The 16 revision requests approved are:

  • NPRR 753: Gives non-modeled generators the option of using the advanced metering system data submittal process and requires the installation of ERCOT-polled settlement meters to ensure the energy flows are reflected in real-time initial statements.
  • NPRR 760: Ensures that operating days with no activity are captured in the denominator for calculations of credit variables. It received two no votes and three abstentions.
  • NPRR 778: Changes competitive retailer rules regarding move-in or move-out date changes to prevent an inadvertent error. The change should eliminate two-thirds of manual interventions currently required.

A companion change, RMGRR 139, modifies market processes to align with NPRR 778’s proposed changes.

  • NPRR 779 and PGRR 048: Clarify references to the Texas Reliability Entity and the Independent Market Monitor. Current protocols refer to the Texas RE in both its capacity as the Regional Entity and the Public Utility Commission of Texas Reliability Monitor. The NPRR also removes the 24-hour deadline for ERCOT to notify the Reliability Monitor of a failure to provide ancillary services. The new language clarifies that the IMM is an included party in several provisions related to the ERCOT stakeholder process.
  • NPRR 782: Removes inconsistencies in protocol language by changing the equations governing the settlement of ancillary services. The change affects resources unable to deliver on their ancillary services obligations because of transmission constraints.
  • NPRR 785: Allows ERCOT to automatically prepopulate current operating plans (COPs) for wind and photovoltaic resources with the most recent forecast for the next 168 hours. Qualified scheduling entities representing these resources can either submit the prepopulated forecast as the COP by default or submit a lower number.
  • NPRR 786: Corrects the allocation of transmission losses, distribution losses and unaccounted-for energy (UFE) so that negative loads do not result in loss of UFE allocations.
  • NPRR 787: Removes the requirement that the qualified scheduling entity receiving a verbal dispatch instruction confirmation include the name of the individual that received the confirmation within the electronic acknowledgement.

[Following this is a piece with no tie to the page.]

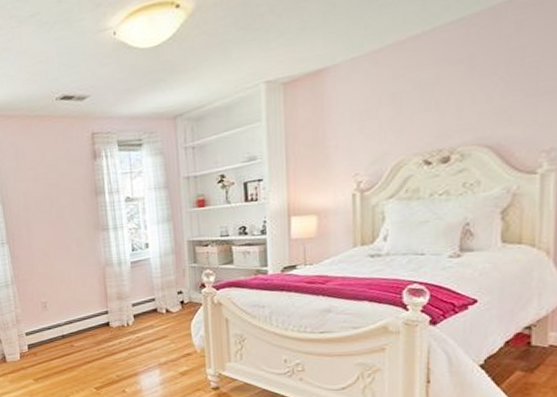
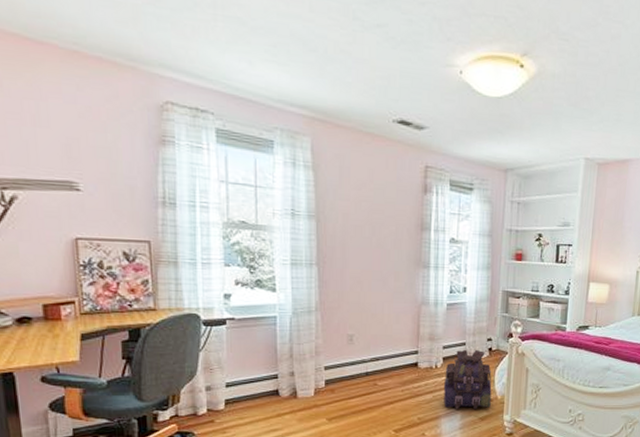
backpack: none [137,304,191,365] -> present [443,349,492,410]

  • NOGRR 150: Moves voltage-support obligation language to the Operating Guide so that the requirements are recognized as binding. It also allocates voltage-support responsibility to the appropriate entity, and clarifies that the ERCOT transmission operator has the authority to instruct a QSE to modify its resource’s voltage set point.
  • NOGRR 158: Modifies language in the nodal operating guide relating to limits on hydro resources’ responsive reserve to ensure consistency with NPRR 669.

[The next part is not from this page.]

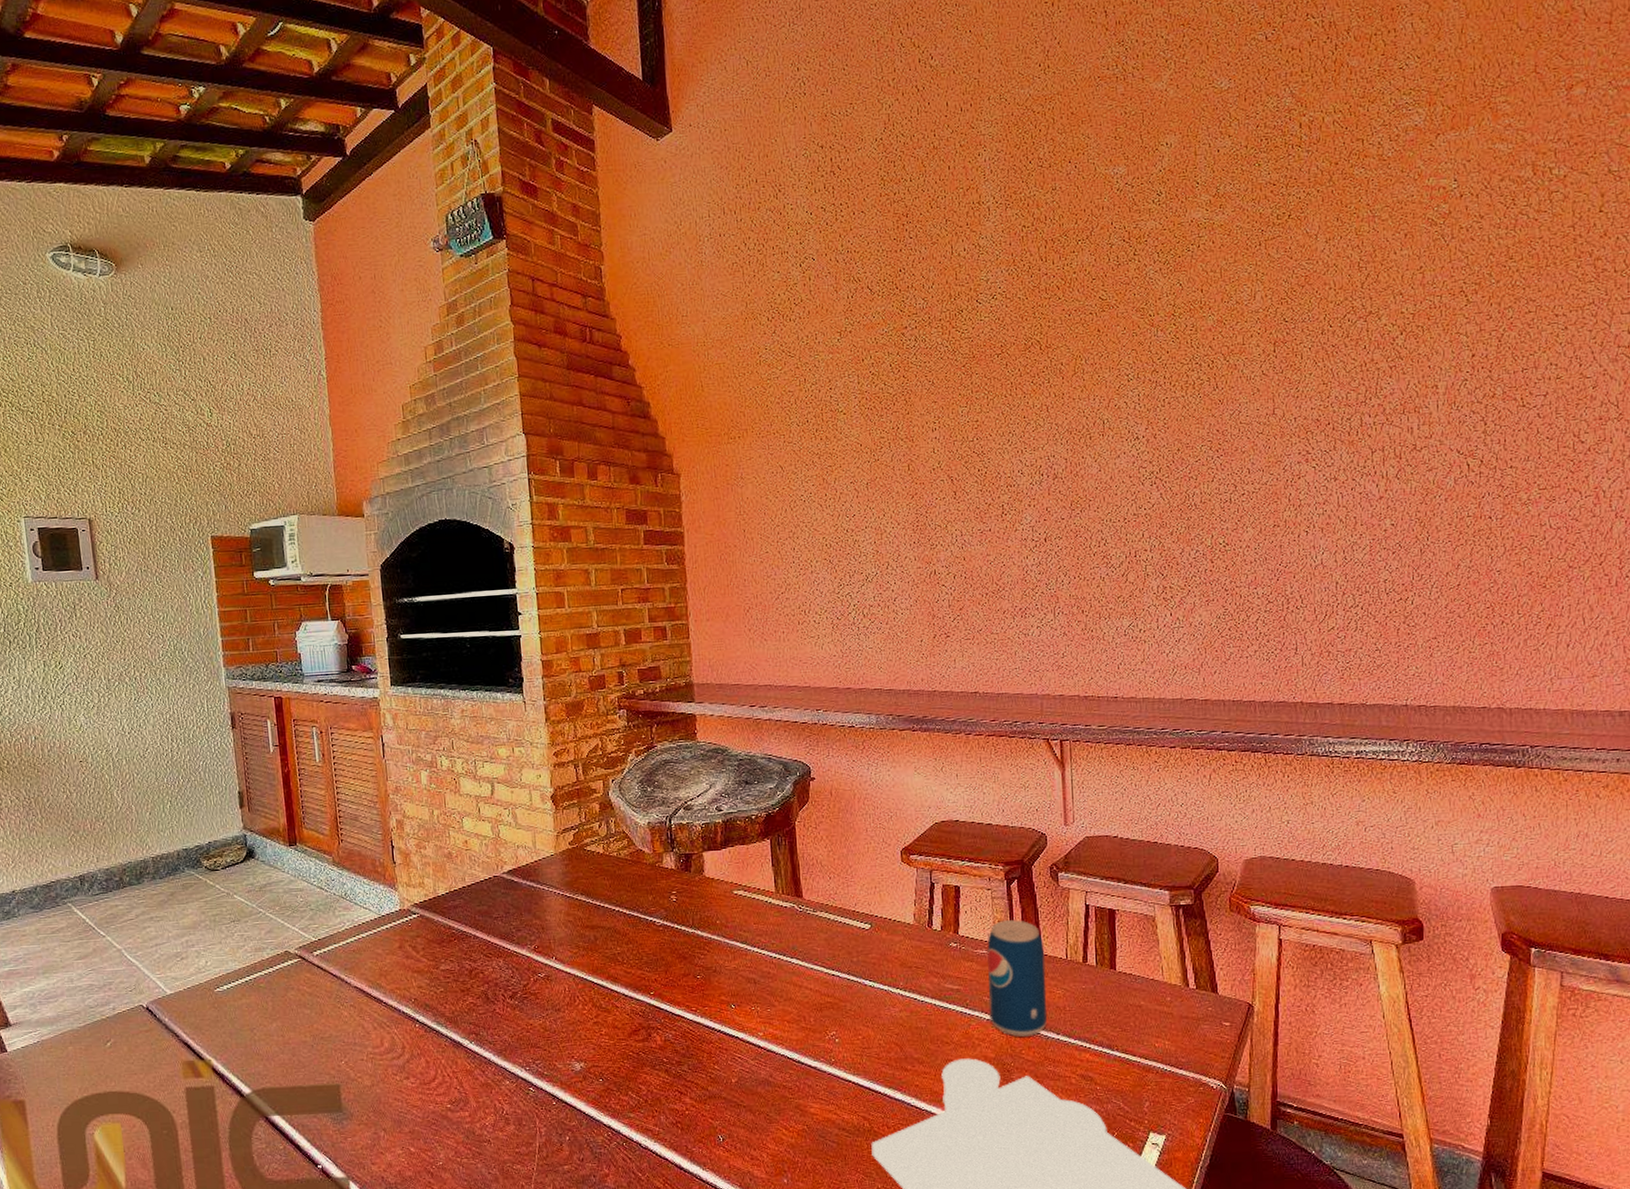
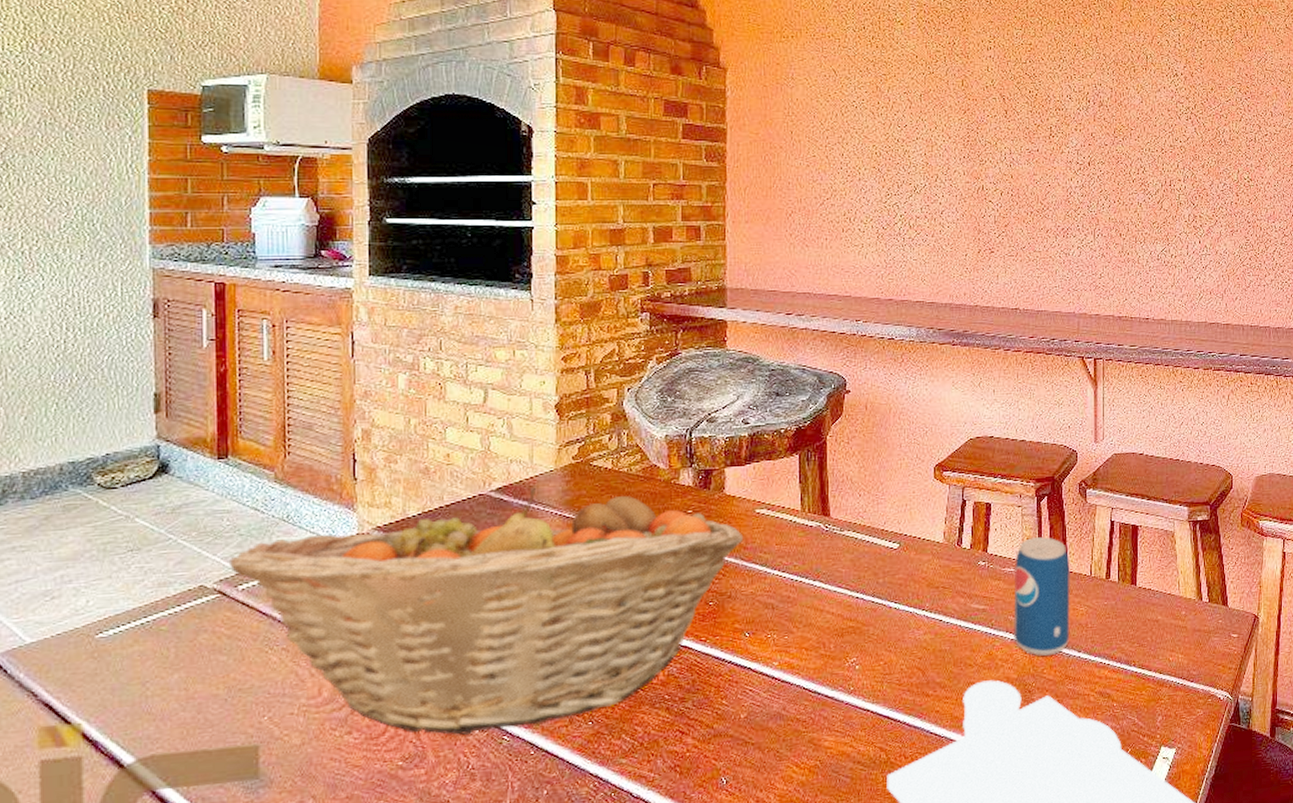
fruit basket: none [305,870,724,1085] -> present [230,487,744,735]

  • PGRR 049: Removes the option to submit generation interconnection or change request (GINR) applications through standard mail or fax and updates the mailing address for GINR payments to the ERCOT treasury department.

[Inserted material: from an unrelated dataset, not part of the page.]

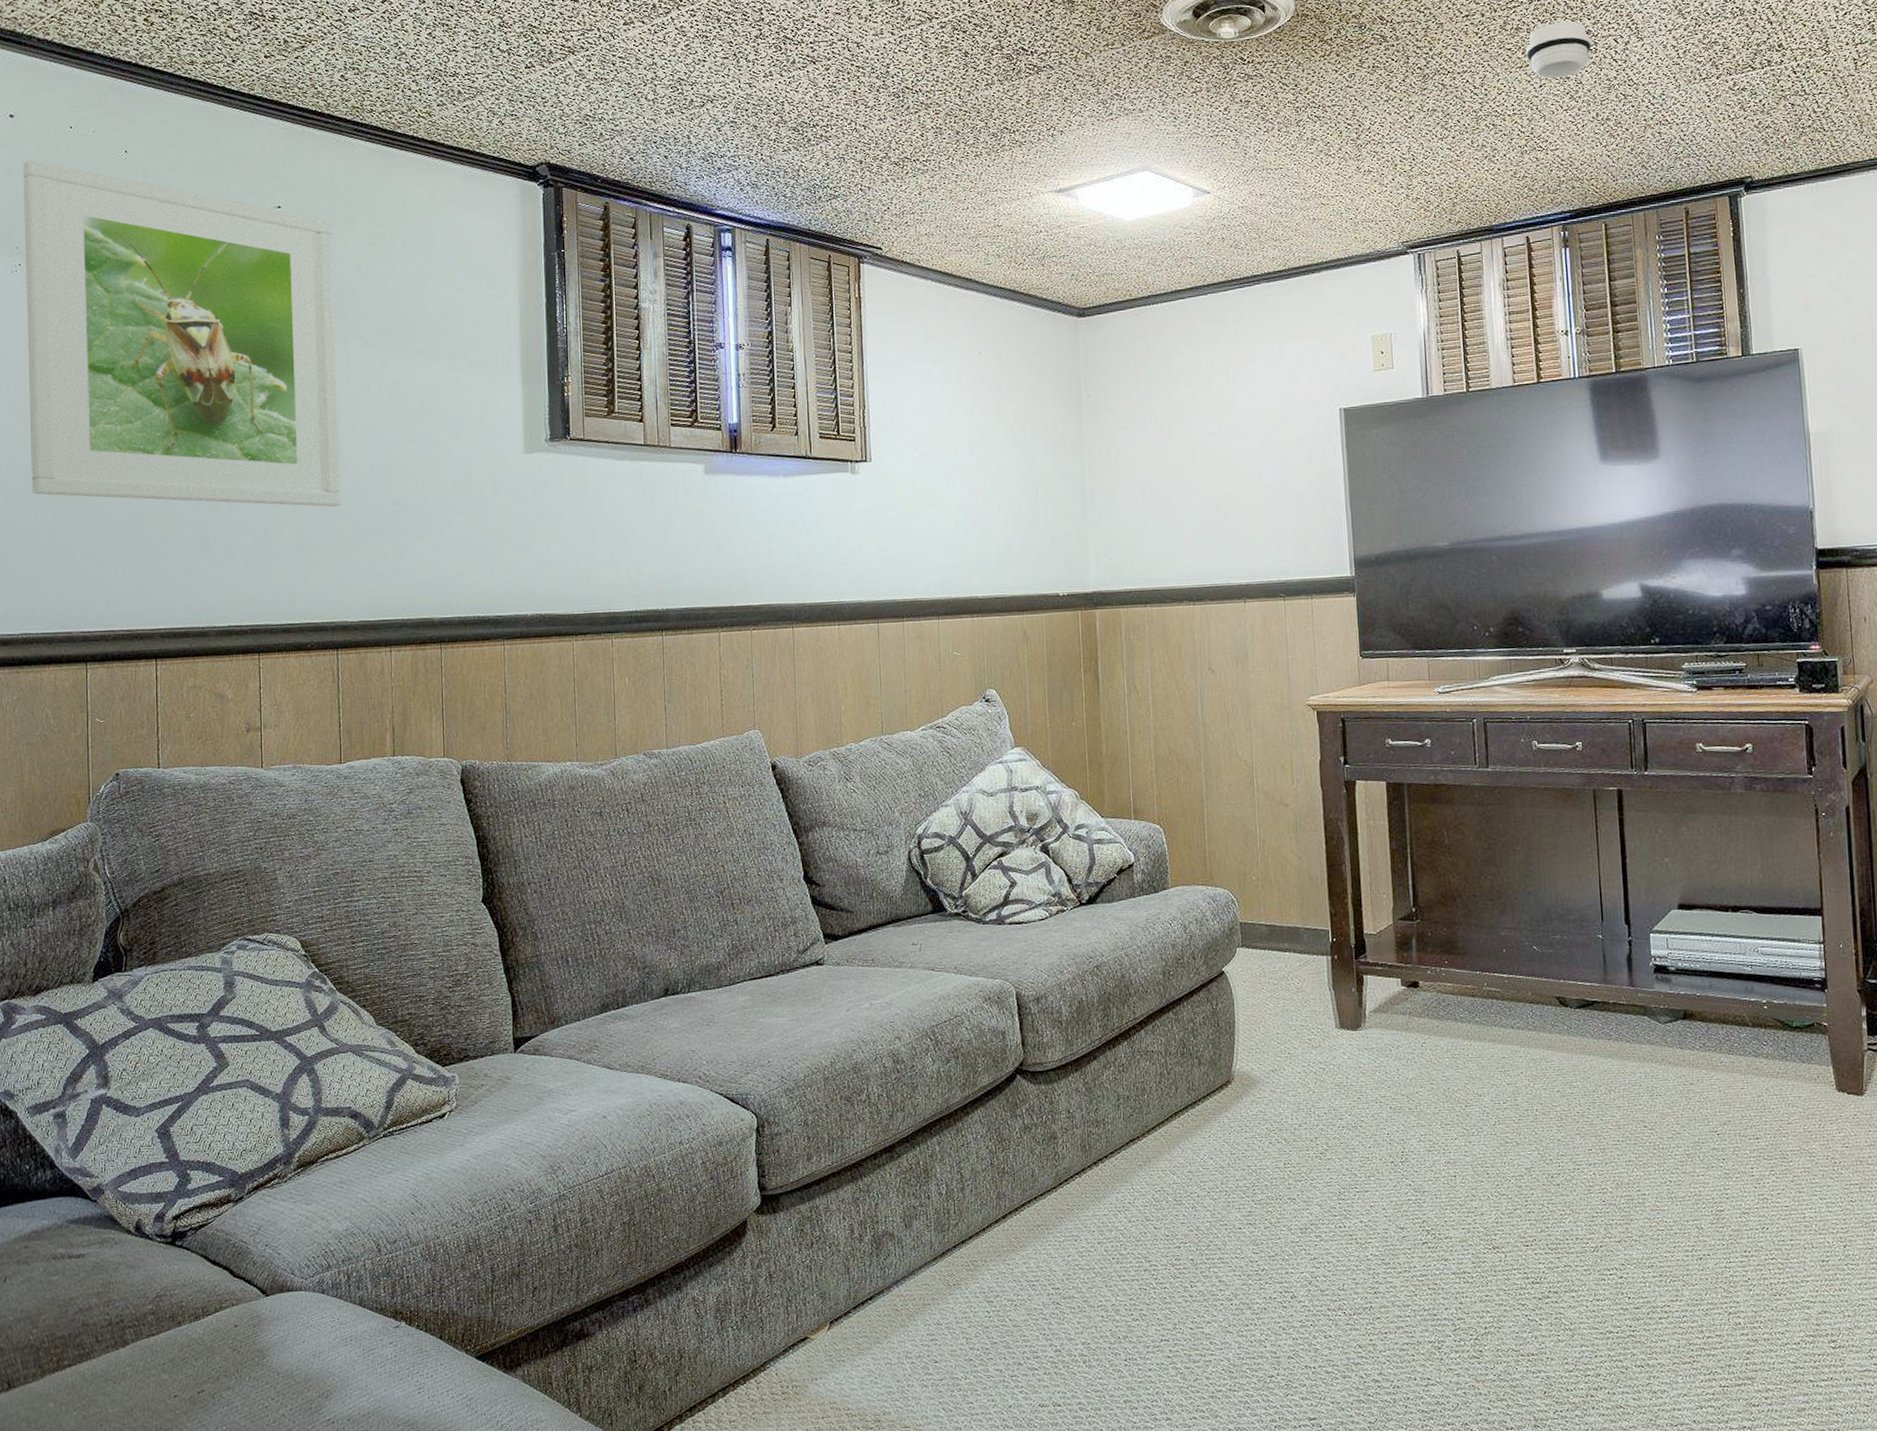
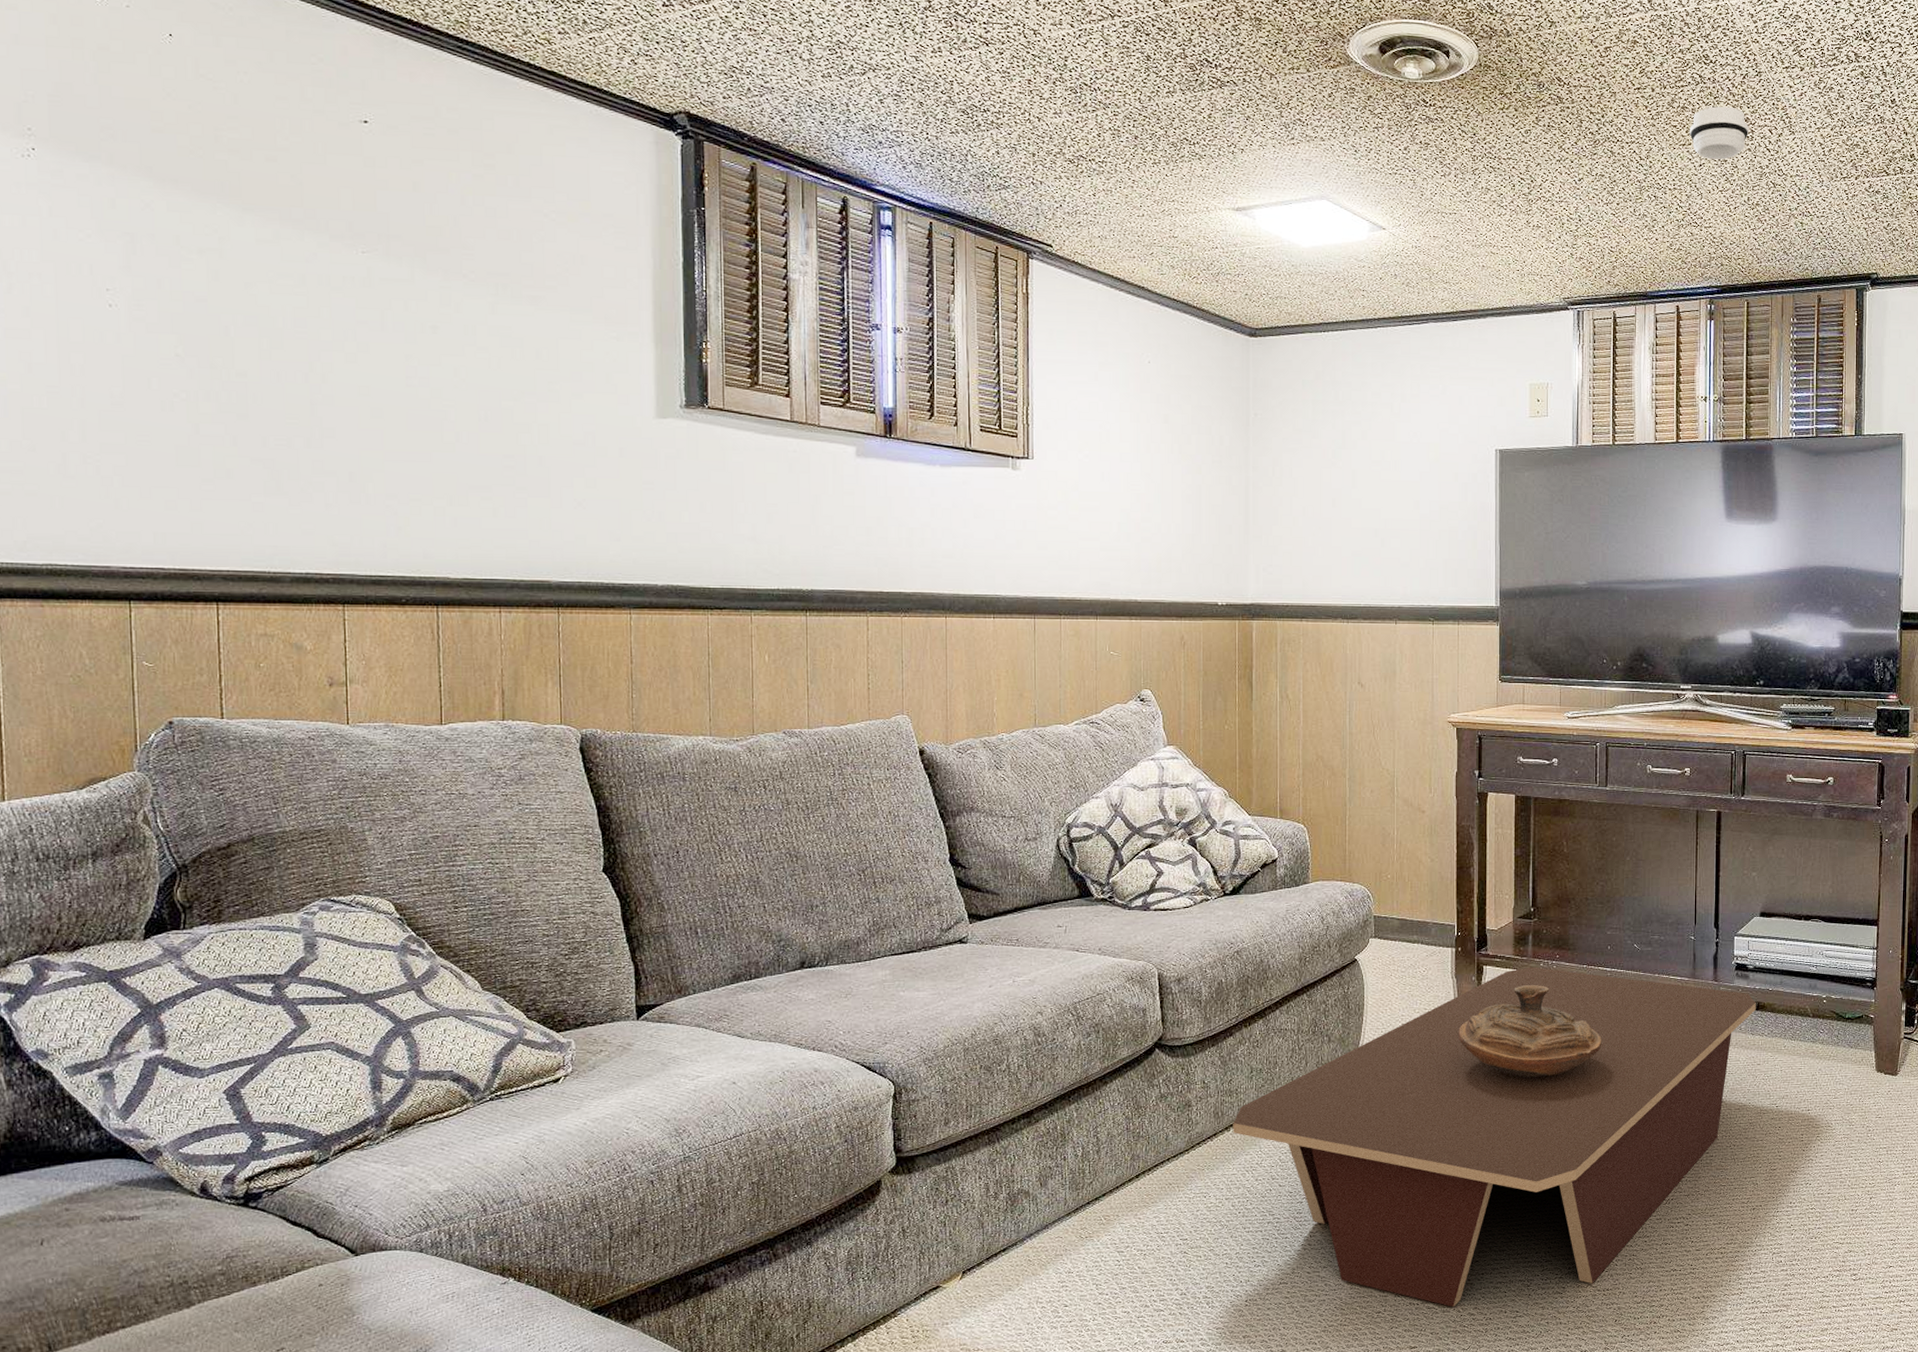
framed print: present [23,159,342,507] -> none [35,28,442,455]
coffee table: none [1101,975,1683,1373] -> present [1233,967,1756,1308]
decorative bowl: none [1340,995,1505,1103] -> present [1458,985,1602,1078]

  • RMGRR 134: Gives non-modeled generators the option to use the advanced metering system data-submittal process and clarifies processes for unregistered distributed generation versus registered non-modeled generators.
  • RMGRR 140: Removes the current date restrictions to give ERCOT increased flexibility when executing a competitive retailer’s acquisition of another retailer’s customers to prevent a “mass transition event.” The change will prevent end-use customers from being transitioned to provider-of-last-resort service and reduces associated uplift to the market.
  • RMGRR 141: Clarifies procedures during an extended unplanned system outage.